··· TEXT FOR ANALYSIS ···

# The chicks are 14 days old



## Maryellen (Jan 21, 2015)

They are growing like weeds. One silkie mix likes to go on the top roost and fly up to me when I'm sitting on the couch.


----------



## chickenqueen (Jan 9, 2016)

Awww!!!They are so precious!!!I'm glad to hear the remaining Bredas are doing good.I was going to ask about them...I liked seeing them in your lap,I'm not the only one.I showed Dale your pics and one Dawg posted.He just shook his head LOL


----------



## Maryellen (Jan 21, 2015)

This one napped in my hair on my neck


----------



## seminole wind (Aug 22, 2015)

2 weeks already?


----------



## Maryellen (Jan 21, 2015)

Yep they were born march 1st


----------



## Maryellen (Jan 21, 2015)

The lone one is 11 days old, that one was born 3 says after the first set.


----------



## Maryellen (Jan 21, 2015)

The silkie mixes,are brazen. When I have the top open they fly up to the cage ledge..


----------



## Maryellen (Jan 21, 2015)

Silkie breda feet


----------



## Maryellen (Jan 21, 2015)




----------



## Maryellen (Jan 21, 2015)




----------



## Maryellen (Jan 21, 2015)

I think I have all males ......nooooooooo


----------



## dawg53 (Aug 25, 2015)

Maryellen said:


> I think I have all males ......nooooooooo


Uh oh what makes you think that?


----------



## Maryellen (Jan 21, 2015)

They all have the same tail set like a roo, one has a tail set sorta like a pullet,but the rest have tail sets like a roo. They all have big legs and feet, and are just acting like roos.. I'm really hoping the bredas I get at least one female, I'm keeping a male for breeding so that's ok. The silkie mixes were supposed to go to a friend if female, but they too are acting male. The 1 cuckoo maran rir langshan mix has a prominent comb, big legs and feet, and is just now getting tail feathers and back feathers in. 
Now I'm really hoping I'm very wrong and instead of 9 males I get a few females.. it's just odd that the 4 largest chicks jump out the brooder every chance they get when it's open, which being so brazen is usually roos. I so hope I am wrong and I get more females


----------



## chickenqueen (Jan 9, 2016)

You worry too much and it isn't good for you.My pullets usually start jumping out first and seem to be more adventurous.One of the roosters I hatched out last year did nothing but sleep his first 2 months.Surely you'll have some girls....


----------



## Maryellen (Jan 21, 2015)

Oh CQ,I'm not worrying , I don't worry about much lol, it's easier to say they are all male ,when they prove me wrong it's a nice surprise lol....


----------



## chickenqueen (Jan 9, 2016)

Been there,done that so I know how you feel.I quit trying to figure it out-they are what they are....


----------



## Maryellen (Jan 21, 2015)

Yep I agree. I'll just wait and see in a few months lol


----------



## chickenqueen (Jan 9, 2016)

I'm jealous!!!I want some chicks,too,but I can't.The goslings will be here in 5 weeks(they aren't even made yet!!!) and I can't wait.My maternal instincts are kicking in.I love watching the chicks.They are so cute!!!I especially love when they want to be with you and jump up to be near you.I hope the goslings are as cute and lovable.


----------

···

» **WHAT THE EXERCISE ASKS**
According to the thread about the chicks, how old is the lone chick? Rely on the chick thread alone.

··· GIVEN ENTRIES ···

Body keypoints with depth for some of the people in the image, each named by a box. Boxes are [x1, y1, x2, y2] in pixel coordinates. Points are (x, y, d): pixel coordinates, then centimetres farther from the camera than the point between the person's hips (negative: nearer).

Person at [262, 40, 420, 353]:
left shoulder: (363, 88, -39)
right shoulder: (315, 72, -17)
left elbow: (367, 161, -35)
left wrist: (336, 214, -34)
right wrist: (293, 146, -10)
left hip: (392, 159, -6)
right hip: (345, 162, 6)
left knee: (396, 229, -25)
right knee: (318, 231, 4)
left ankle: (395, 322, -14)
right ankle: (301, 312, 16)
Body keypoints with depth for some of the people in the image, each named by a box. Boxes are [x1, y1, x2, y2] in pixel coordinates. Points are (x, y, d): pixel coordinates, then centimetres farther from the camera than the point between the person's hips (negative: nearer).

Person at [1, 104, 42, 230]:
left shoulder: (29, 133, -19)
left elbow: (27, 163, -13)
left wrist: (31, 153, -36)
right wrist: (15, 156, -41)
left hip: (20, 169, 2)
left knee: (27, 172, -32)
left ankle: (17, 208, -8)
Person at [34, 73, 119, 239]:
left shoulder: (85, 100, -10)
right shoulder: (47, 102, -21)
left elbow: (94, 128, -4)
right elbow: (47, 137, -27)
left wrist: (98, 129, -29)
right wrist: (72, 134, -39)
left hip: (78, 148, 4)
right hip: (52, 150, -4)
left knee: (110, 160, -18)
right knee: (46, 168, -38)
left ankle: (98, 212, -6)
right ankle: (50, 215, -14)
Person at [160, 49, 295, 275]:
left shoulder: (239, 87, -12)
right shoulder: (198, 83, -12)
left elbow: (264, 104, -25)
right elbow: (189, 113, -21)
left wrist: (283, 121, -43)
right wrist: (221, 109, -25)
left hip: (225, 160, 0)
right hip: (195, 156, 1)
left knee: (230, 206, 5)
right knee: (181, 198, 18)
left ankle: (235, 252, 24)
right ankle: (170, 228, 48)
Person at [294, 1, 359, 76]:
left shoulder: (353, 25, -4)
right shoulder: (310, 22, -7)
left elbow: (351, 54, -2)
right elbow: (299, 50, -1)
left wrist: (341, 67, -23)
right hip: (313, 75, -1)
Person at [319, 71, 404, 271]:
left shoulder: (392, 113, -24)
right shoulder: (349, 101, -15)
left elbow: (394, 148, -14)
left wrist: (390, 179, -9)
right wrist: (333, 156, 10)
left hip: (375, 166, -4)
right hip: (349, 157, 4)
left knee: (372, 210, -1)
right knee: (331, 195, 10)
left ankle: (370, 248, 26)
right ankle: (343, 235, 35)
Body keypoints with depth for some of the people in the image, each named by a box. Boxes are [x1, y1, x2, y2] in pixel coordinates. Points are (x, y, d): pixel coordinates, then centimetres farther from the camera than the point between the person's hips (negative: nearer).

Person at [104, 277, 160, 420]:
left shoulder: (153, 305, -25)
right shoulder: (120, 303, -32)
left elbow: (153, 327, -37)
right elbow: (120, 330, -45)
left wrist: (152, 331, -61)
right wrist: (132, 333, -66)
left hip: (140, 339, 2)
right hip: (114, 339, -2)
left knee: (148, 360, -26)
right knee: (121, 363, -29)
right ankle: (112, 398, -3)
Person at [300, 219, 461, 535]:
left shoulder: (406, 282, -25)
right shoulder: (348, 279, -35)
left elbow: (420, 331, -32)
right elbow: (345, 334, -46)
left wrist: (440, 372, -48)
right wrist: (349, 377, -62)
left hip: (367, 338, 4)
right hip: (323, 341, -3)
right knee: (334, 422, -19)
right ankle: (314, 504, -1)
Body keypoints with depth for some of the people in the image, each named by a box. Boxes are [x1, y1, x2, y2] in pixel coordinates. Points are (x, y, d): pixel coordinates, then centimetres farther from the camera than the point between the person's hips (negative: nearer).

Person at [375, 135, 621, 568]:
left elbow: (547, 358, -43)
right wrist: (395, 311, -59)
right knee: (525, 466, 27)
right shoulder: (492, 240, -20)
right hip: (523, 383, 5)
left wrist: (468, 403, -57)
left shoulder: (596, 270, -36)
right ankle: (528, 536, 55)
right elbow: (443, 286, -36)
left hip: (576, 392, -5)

···
··· GIVEN ENTRIES ···

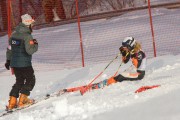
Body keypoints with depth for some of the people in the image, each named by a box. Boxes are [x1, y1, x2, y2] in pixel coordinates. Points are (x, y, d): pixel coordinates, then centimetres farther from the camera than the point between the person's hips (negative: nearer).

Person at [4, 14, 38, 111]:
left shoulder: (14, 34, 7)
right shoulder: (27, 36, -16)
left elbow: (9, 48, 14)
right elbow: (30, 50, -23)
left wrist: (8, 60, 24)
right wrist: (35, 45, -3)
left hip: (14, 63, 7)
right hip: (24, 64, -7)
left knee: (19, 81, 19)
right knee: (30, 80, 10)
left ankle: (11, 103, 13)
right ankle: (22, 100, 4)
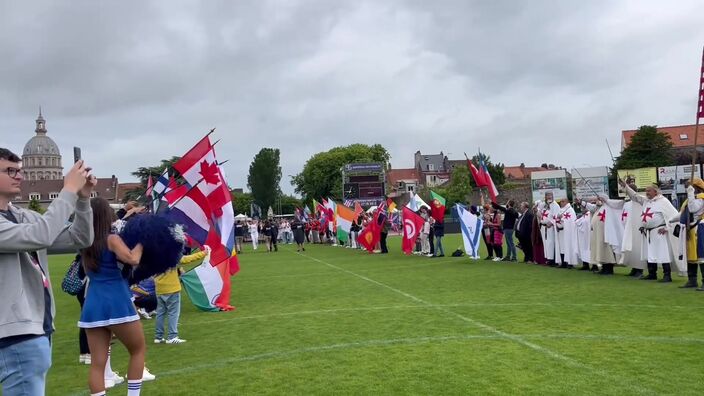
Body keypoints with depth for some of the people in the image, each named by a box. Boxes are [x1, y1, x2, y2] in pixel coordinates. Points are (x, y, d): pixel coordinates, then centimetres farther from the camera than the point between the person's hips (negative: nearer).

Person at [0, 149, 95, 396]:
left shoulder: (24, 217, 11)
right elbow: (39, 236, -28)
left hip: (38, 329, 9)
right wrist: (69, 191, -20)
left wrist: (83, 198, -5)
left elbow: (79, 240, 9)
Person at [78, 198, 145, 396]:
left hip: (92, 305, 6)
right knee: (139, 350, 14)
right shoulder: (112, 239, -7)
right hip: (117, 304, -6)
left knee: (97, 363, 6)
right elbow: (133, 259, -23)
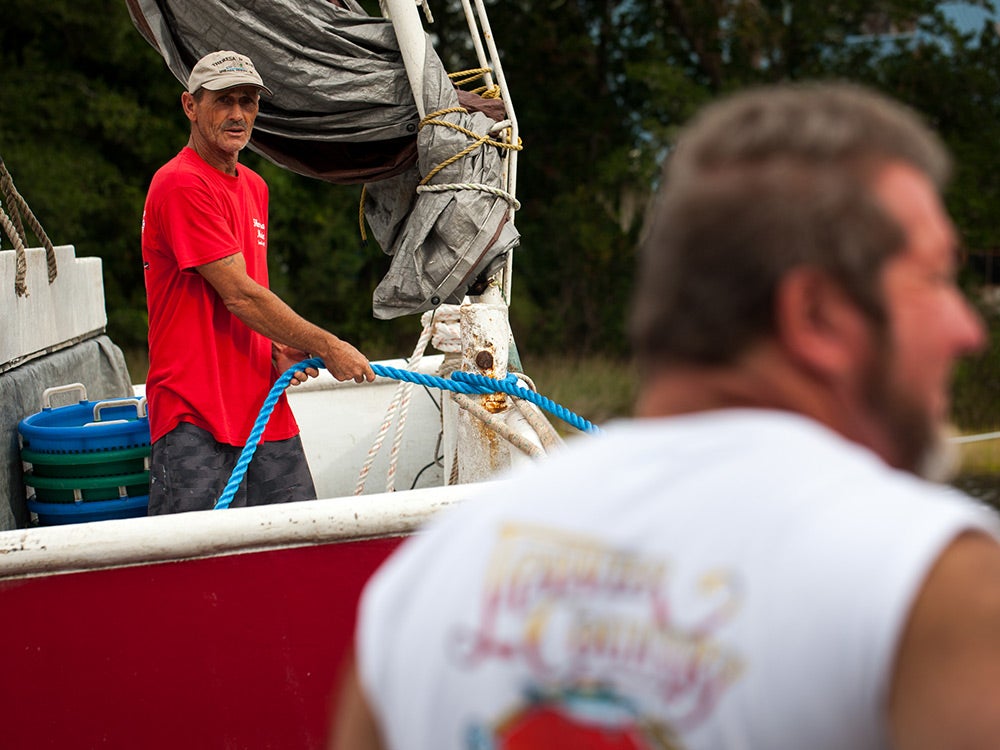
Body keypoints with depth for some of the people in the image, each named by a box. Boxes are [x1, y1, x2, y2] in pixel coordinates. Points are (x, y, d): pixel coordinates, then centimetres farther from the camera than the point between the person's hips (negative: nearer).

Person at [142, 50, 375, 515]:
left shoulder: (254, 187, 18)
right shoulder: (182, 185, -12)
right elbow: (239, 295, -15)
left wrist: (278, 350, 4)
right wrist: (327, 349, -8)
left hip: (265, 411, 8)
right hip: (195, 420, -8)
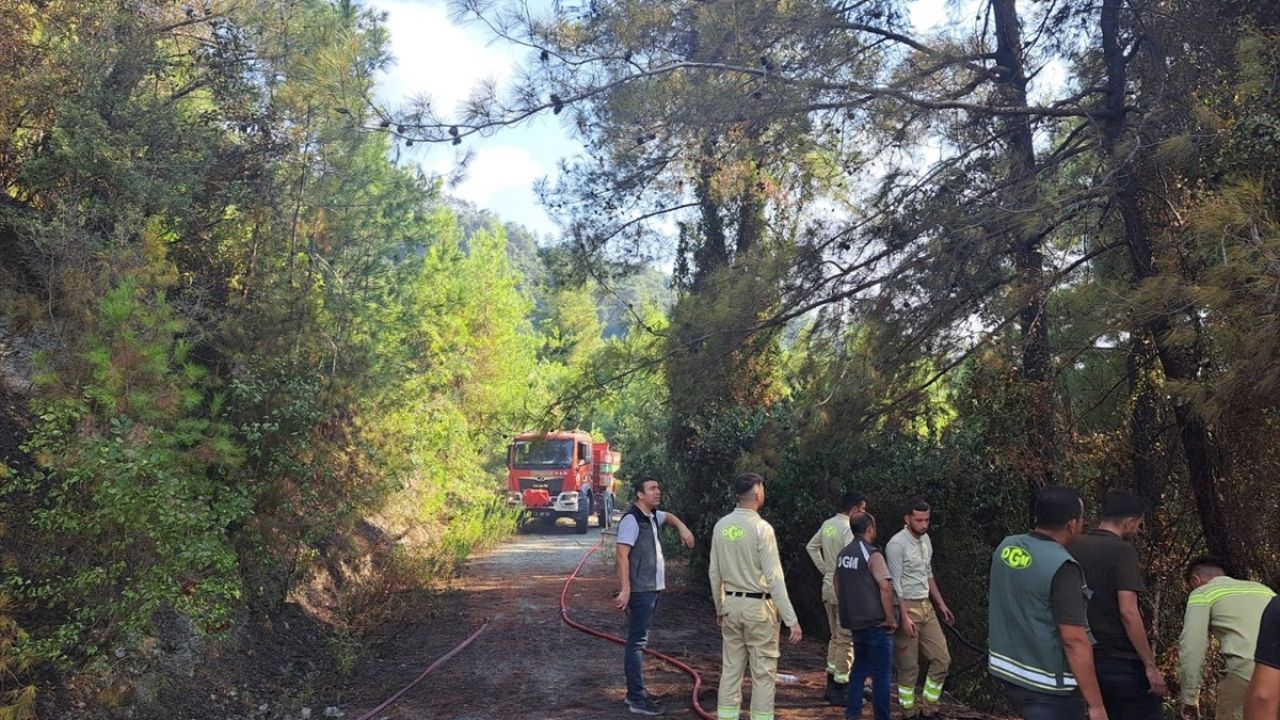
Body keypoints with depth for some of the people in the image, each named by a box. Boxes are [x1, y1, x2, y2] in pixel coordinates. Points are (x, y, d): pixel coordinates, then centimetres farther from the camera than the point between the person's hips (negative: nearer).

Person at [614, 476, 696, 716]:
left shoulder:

···

» **WRITTEN SOLUTION**
The lone chick is 11 days old.